Biden Seeks 'Ultimately Closing' Guantanamo Bay in Cuba, 10 Inmates Proposed for Transfer

President Joe Biden's administration announced on Monday that it still wants to close the U.S. military prison in Guantanamo Bay, Cuba. So far, it has recommended 10 inmates for transfer, roughly a quarter of the remaining 39 prisoners left in the facility.

Senior U.S. administration officials confirmed the news in a press call that Abdullatif Nasser had been transferred to his home country of Morocco after having been detained 19 years without charge at the Guantanamo Bay detention camp.

A leaked Pentagon memo from October 2008 alleged that he had been "in search of the perfect Islamic society" and traveled to Sudan and Afghanistan, where he was said to have been trained by Al-Qaeda as an explosives expert and fought on behalf of the group. He was reportedly captured in December 2001 near the Afghan-Pakistani border, three months after the U.S.-led intervention in the wake of 9/11.

The controversy around the Guantanamo Bay detention facility has led to national and international outcries over the accuracy of the intelligence used to imprison inmates and the interrogation methods used to extract information from them.

Former President Barack Obama announced a plan to close the camp in 2016, the final years of his presidency, but Donald Trump reversed the measure, vowing to keep it open.

Biden, who served as vice president under Obama, has since promised to revamp efforts to shutter the prison. One of the senior administration officials on Monday's call reiterated that intention in the wake of Nasser's "responsible transfer."

"The Biden administration remains dedicated to a deliberate and thorough process focused on responsibly reducing the detainee population, and ultimately closing of their Guantanamo facility," the official said.

A second senior administration official then gave a breakdown of the remaining inmates.

"Following this transfer today there are 39 detainees at Guantanamo Bay, 10 are eligible for transfer, 17 are eligible for periodic review boards, 10 are involved in the military commission process, and two detainees have been convicted," the second official said.

State Department spokesperson Ned Price also discussed the administration's approach in a statement commending Morocco's decision to accept Nasser and encouraging other states to do the same.

"The Administration is dedicated to following a deliberate and thorough process focused on responsibly reducing the detainee population of the Guantanamo facility while also safeguarding the security of the United States and its allies," Price said.

Cuba remains officially opposed to the U.S. military presence in Guantanamo Bay, a territory leased to Washington in 1903 by Havana at a time when the island was under U.S. control after the Spanish-American War.
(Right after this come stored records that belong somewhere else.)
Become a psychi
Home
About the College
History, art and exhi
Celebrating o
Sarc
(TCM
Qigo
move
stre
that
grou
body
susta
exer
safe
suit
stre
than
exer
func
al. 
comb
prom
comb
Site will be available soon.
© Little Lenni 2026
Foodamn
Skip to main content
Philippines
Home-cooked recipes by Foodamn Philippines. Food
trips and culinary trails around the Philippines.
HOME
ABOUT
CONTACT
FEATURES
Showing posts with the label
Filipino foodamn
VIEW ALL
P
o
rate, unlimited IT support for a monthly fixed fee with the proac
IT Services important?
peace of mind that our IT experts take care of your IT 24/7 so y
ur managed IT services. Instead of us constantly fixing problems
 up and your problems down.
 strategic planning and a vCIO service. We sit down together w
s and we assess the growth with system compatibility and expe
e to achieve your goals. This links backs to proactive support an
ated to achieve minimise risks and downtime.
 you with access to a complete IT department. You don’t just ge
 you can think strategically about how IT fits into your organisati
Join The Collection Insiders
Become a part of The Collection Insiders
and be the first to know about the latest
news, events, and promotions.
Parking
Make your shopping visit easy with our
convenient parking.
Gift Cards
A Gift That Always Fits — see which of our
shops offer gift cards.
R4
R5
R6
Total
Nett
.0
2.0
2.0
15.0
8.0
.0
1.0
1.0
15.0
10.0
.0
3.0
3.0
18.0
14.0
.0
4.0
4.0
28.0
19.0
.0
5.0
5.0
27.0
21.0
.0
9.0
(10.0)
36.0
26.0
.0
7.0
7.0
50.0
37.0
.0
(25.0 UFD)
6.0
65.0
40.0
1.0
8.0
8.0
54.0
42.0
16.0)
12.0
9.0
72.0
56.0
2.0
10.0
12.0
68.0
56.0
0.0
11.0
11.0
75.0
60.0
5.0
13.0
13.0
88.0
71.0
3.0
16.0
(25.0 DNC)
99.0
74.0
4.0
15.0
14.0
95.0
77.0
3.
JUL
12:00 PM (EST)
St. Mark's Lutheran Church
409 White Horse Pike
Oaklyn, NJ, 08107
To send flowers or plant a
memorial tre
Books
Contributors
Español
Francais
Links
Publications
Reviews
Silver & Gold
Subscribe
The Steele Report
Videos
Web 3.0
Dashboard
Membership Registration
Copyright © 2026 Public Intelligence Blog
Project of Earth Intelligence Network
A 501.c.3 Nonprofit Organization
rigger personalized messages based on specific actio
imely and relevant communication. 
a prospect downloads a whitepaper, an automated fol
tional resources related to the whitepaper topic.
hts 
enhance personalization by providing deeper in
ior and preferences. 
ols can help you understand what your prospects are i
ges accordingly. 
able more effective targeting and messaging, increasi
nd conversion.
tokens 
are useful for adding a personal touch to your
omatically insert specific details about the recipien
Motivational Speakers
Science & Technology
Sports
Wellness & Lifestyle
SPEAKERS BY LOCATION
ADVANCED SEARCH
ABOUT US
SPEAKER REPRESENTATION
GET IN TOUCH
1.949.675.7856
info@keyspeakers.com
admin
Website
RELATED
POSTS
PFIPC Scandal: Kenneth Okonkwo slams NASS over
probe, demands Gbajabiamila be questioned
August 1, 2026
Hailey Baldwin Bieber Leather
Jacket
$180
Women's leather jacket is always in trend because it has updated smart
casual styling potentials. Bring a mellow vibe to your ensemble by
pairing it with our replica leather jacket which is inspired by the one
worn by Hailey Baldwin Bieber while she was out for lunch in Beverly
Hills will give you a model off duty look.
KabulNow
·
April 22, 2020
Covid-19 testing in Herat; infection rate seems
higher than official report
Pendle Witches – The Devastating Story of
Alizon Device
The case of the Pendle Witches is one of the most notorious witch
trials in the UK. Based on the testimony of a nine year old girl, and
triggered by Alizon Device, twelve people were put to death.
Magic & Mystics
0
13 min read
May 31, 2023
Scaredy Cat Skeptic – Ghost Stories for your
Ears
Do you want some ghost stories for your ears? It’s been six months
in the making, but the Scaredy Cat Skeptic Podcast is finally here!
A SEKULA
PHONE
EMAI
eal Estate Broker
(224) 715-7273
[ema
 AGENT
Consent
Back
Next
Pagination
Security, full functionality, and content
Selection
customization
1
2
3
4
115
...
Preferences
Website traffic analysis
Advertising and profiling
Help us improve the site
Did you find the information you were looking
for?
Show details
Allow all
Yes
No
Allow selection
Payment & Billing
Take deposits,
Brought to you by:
A series of pro-U.S. Cuban administrations continued the agreement until its final successor, Fulgencio Batista, was ultimately overthrown by Fidel Castro and his revolutionaries.

The Cuban Communist Party founded by Castro remains in power today, and is subject to a strict decades-long U.S. embargo. Obama sought to roll back this measure, but this too was reversed by Trump, who in January declared Cuba a state sponsor of terrorism.

Biden has continued the embargo and left the economic sanctions in place, but has offered verbal support for historic protests that have rocked the island in response to what has been described as a lack of COVID-19 vaccines and other essential goods.

Cuban President Miguel Díaz-Canel has acknowledged some shortcomings in his country's struggle to shore up an economy deeply rattled by the pandemic and instituted some reforms in hopes of appeasing the demonstrations. At the same time, he's laid most of the blame on the ongoing U.S. trade restrictions and the damage they've caused to the island nation's economy.

Guantanamo, Bay, detention, facility, US, military, Cuba
The main gate at the prison in Guantanamo at the U.S. Guantanamo Naval Base on October 16, 2018, in Guantanamo Base, Cuba. President Joe Biden has vowed to reinstate former President Barack Obama's efforts to close the controversial facility. SYLVIE LANTEAUME/AFP/Getty Images

While the U.S. has maintained a military presence at Guantanamo Bay since 1903, making it the oldest overseas U.S. base, the detention center was opened in 2002 to hold suspects captured throughout the sprawling "War on Terror."

The facility has long been mired in legal battles involving inmates seeking to prove their innocence in the face of secret indictments, and the site recently garnered renewed attention with the release of the Netflix film "The Mauritanian" in February of this year. The movie follows the story of Mauritanian national Mohamedou Ould Slahi who was held in Guantanamo Bay from 2002, until he was ordered to be released by a judge in 2010 and then finally let out in 2016.

Slahi joined six other former inmates to pen an open letter to Biden days after Inauguration Day, appealing to the president to close the prison camp.

This is a developing news story. More information will be added as it becomes available.